It’s been ten years since my reality tv experience, and I’m *still* hearing this question. It’s interesting because one of the things I talk about with my Stripper Friends is that ‘if you keep hearing a phrase you don’t really enjoy, you might want to come up with a few good responses”. I could have taken my own advice ages ago, but I guess it’s better late than never.
I understand that there are people who watch tv, might not realize the release date, and then choose to ‘check in’ on where I’m at now. They are not just confused, but frustrated. I see how they may have emotionally invested in me, and created a projection of a future in food for me, only to have this ‘fantasy’ bubble burst. They’re not wrong for feeling these things, I get it. The problem lies in how they react to it.
There is no ‘requirement’ to pursue a career in food once appearing on the show. Many people also confuse the show I was on with the show that includes a contract to work in a restaurant. The only thing I was obligated to complete after filming was my cookbook, and the cruise.
I readily and often admit that I did not represent Strippers or my Club experience in a way that truly reflected my feelings. I was afraid of the reactions from the innumerable people that didn’t know I was working in clubs. I handled that poorly, and I am sorry. I have secured titles for being an exemplary Entertainer, I have a degree in Performance, my favorite place in the world is on a stage. But I had no experience or exposure to mass media or a platform of such size. Please remember that ten years ago, Stripping was *incredibly* stigmatized. It still is, but we have come a long way in changing that perspective.
Those who watch the show now, don’t see the thousands of hate tweets I was receiving each day back in 2014. They don’t see the trending hashtags and tabloid headlines dragging me, and discrediting my success just because I was a Stripper. If you are brave and want a taste of how nasty mean people have been, and continue to be to me, pop on over to reddit, it's rampant there.
There was such a polarizing response to my performance and win of the tv show. The audience really struggled with accepting the duality of my skills and I saw a lot of patterns in their reactions that reflected their own shame, insecurities, and conditioned judgements. I took it so personally, and tried to hide all evidence of that part of my life as a means to protect myself. I wish I hadn’t done that.
My message and response to the question of ‘Is she a Stripper or is she a Chef’ is this:
I am both.
If that is uncomfortable for someone, well then this isn’t the place, and I am not the person for them.

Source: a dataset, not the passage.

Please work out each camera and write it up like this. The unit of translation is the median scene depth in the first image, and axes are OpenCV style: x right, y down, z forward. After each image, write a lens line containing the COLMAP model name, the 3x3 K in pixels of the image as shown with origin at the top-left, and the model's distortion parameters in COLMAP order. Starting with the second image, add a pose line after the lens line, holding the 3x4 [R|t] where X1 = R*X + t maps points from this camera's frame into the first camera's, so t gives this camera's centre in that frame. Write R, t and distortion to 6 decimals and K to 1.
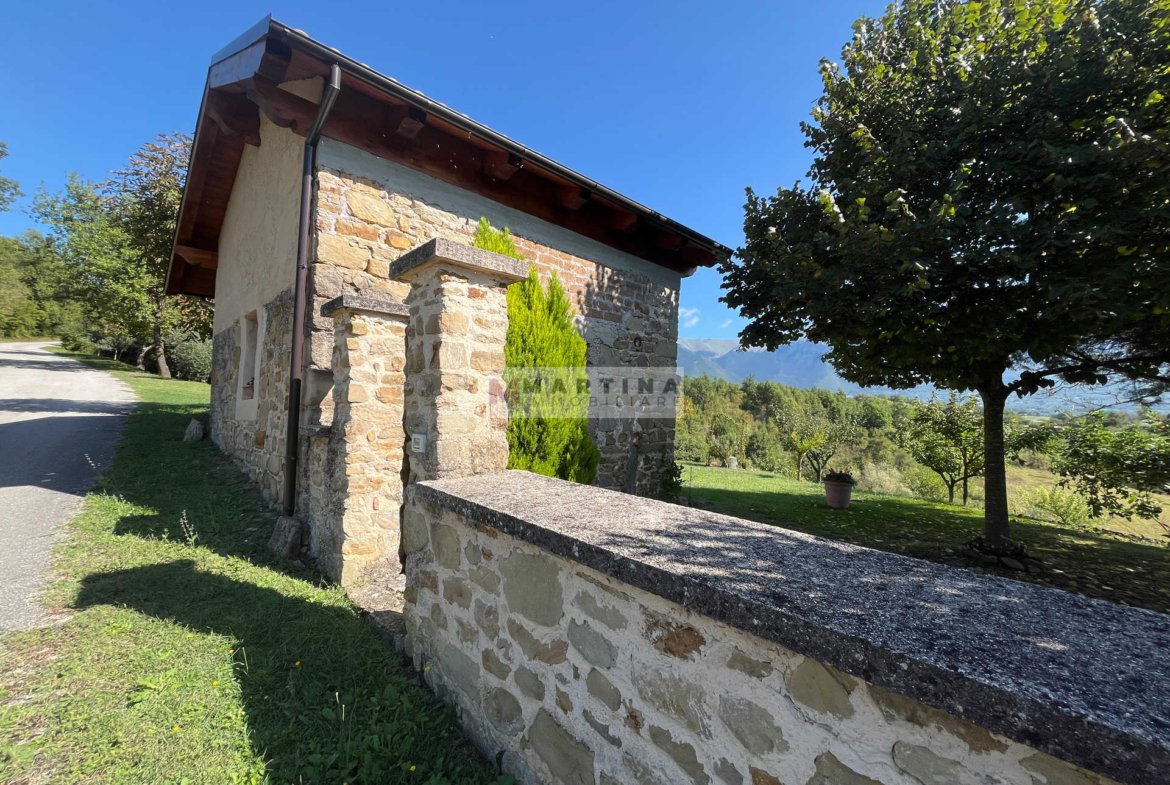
lens RADIAL K [[471.3, 0, 590.8], [0, 471.3, 392.0], [0, 0, 1]] dist [-0.003680, 0.001294]
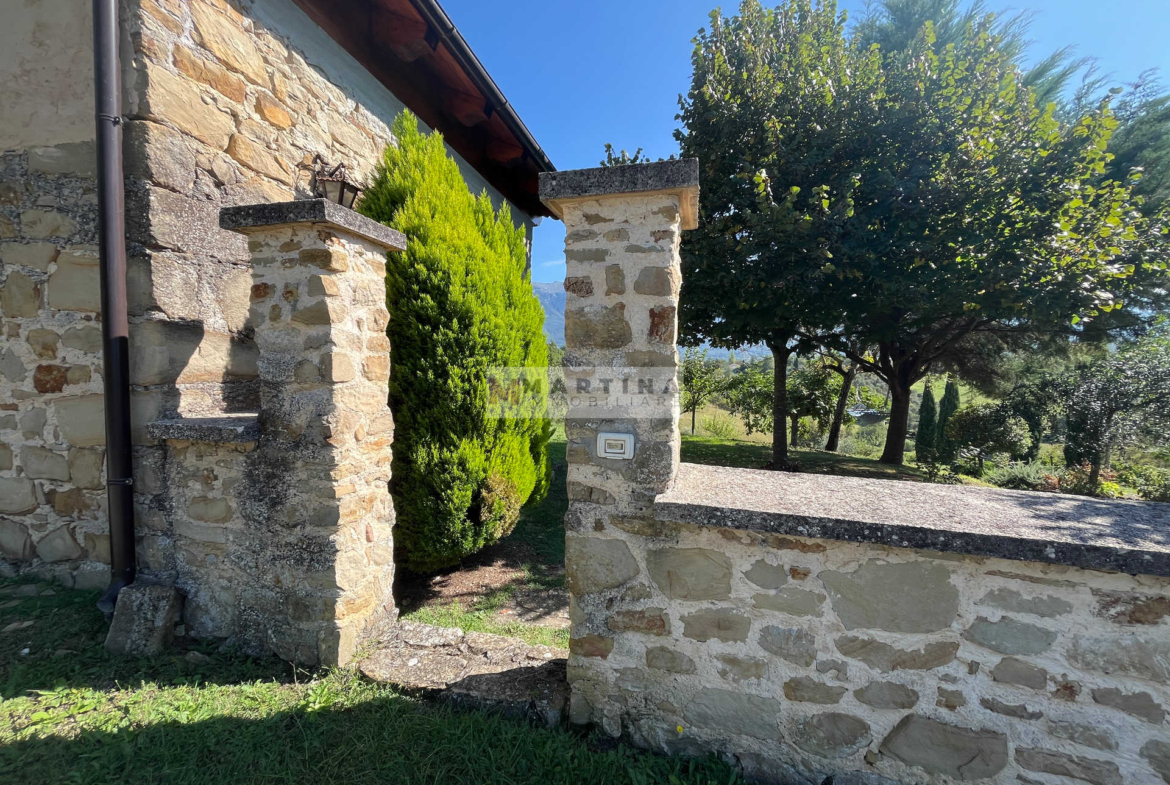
lens RADIAL K [[471.3, 0, 587.8], [0, 471.3, 390.5], [0, 0, 1]] dist [-0.003680, 0.001294]
pose [[0.840365, -0.042348, 0.540365, -0.548258], [-0.014596, 0.994814, 0.100662, -0.033467], [-0.541825, -0.092480, 0.835388, 0.297526]]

I was a Stripper long before I got into food, and it’s unfortunate that my accomplishments in food were so overshadowed by an audience’s narrow worldview. I am celebrated as a Stripper far more than I ever have been in my reality tv experience, and I choose to focus more on the spaces where I am loved and accepted, rather than the spaces where I am constantly defending myself.
I am going to be authentically me, it’s your choice whether to stay or to leave.